The fact that the Chancellor is showing up for the opening suggests that the opening itself was never really in doubt.
It has been said that trucking in America is ripe for automation, and that driving a truck is an endangered blue-collar job, and that we should all panic. I’m not sure that’s is true, because I don’t think self-driving cars or trucks are a near-term thing. Still, a new study says that 500,000 drivers’ jobs could be at risk if it does come to pass. The interesting thing here is that the study says that drivers will still be needed, just not for the tedious stretches on interstates.
The biggest hurdle may be infrastructure. The short trip from a factory or distribution center to an interstate is usually far more complicated than the next several hundred miles. The same is true once the machine exits the interstate. One solution is for trucking companies to set up transfer stations at either end, where human drivers handle the tricky first leg of the trip and then hitch their cargo up to robot rigs for the tiresome middle portion. Another station at the exit would flip the freight back to an analog truck for delivery.

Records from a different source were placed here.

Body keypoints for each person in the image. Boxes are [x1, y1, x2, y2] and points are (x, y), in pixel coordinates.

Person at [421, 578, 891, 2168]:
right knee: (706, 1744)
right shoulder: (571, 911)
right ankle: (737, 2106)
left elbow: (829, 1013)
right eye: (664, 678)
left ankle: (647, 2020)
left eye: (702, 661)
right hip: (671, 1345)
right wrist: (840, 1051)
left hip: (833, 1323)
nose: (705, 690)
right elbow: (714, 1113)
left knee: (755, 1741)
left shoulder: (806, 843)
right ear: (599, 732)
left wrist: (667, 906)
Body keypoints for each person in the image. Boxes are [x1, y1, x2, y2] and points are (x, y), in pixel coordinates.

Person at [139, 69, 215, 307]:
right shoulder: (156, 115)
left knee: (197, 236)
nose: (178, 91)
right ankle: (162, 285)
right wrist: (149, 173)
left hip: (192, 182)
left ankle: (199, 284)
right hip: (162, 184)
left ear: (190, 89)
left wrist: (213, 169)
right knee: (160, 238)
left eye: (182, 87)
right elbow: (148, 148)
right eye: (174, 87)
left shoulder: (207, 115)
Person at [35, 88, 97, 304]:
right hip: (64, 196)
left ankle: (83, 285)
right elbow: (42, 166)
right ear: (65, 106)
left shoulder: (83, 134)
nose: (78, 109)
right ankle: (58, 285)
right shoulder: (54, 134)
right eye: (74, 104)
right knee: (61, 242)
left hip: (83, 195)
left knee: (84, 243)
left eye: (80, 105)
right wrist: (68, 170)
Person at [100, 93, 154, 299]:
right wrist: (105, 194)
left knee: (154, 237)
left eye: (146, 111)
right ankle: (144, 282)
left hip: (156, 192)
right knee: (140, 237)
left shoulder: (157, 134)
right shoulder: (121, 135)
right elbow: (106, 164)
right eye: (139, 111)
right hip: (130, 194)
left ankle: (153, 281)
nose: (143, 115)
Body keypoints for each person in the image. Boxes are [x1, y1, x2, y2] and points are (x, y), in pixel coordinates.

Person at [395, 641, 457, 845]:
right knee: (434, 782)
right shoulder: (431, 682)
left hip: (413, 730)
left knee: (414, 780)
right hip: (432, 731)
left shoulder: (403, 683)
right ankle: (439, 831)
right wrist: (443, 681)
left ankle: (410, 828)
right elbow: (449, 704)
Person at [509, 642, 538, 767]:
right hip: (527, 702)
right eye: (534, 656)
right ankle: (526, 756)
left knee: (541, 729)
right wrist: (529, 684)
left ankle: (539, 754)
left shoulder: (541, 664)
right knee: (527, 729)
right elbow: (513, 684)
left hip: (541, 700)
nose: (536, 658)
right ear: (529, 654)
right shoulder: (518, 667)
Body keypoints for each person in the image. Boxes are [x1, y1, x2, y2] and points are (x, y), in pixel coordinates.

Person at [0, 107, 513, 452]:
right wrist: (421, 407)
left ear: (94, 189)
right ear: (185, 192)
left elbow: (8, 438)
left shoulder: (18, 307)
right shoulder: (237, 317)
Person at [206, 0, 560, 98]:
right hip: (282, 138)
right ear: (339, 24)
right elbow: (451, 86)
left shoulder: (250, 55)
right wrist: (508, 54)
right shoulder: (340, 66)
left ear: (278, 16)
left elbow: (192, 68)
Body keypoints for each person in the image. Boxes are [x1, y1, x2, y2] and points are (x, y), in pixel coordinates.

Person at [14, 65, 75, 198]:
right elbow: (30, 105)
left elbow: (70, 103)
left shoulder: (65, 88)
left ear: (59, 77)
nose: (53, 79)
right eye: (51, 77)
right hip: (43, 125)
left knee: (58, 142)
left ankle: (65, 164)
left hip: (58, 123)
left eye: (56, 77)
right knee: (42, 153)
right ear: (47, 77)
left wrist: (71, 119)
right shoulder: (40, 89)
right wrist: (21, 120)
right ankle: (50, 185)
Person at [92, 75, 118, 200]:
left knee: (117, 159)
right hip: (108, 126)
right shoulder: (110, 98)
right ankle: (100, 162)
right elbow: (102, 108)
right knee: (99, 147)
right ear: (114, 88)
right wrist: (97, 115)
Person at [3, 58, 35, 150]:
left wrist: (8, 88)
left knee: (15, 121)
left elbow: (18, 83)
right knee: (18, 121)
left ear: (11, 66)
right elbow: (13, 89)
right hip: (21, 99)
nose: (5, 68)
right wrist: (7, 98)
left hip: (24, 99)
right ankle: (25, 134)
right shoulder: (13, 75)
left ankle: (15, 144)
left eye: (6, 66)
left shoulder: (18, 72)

Such a system, according to a new study out of the University of Michigan, could replace about 90% of human driving in U.S. long-haul trucking, the equivalent of roughly 500,000 jobs.
“When we talked to truck drivers, literally every one said, ‘Yeah, this part of the job can be automated,’” explained Aniruddh Mohan, a PhD candidate in engineering and public policy at Carnegie Mellon University and a co-author of the study. “We thought they would be a bit more dubious.”
Unless Lewis Hamilton goes on to win another championship or two, the debate over greatest ever Formula 1 driver will rage on between Senna, Fangio, Hamilton, and Schumacher. Either way, it’s still probably Hamilton.
I went bowling on Friday night and emerged almost immobile the next morning from the exertion. Low moment.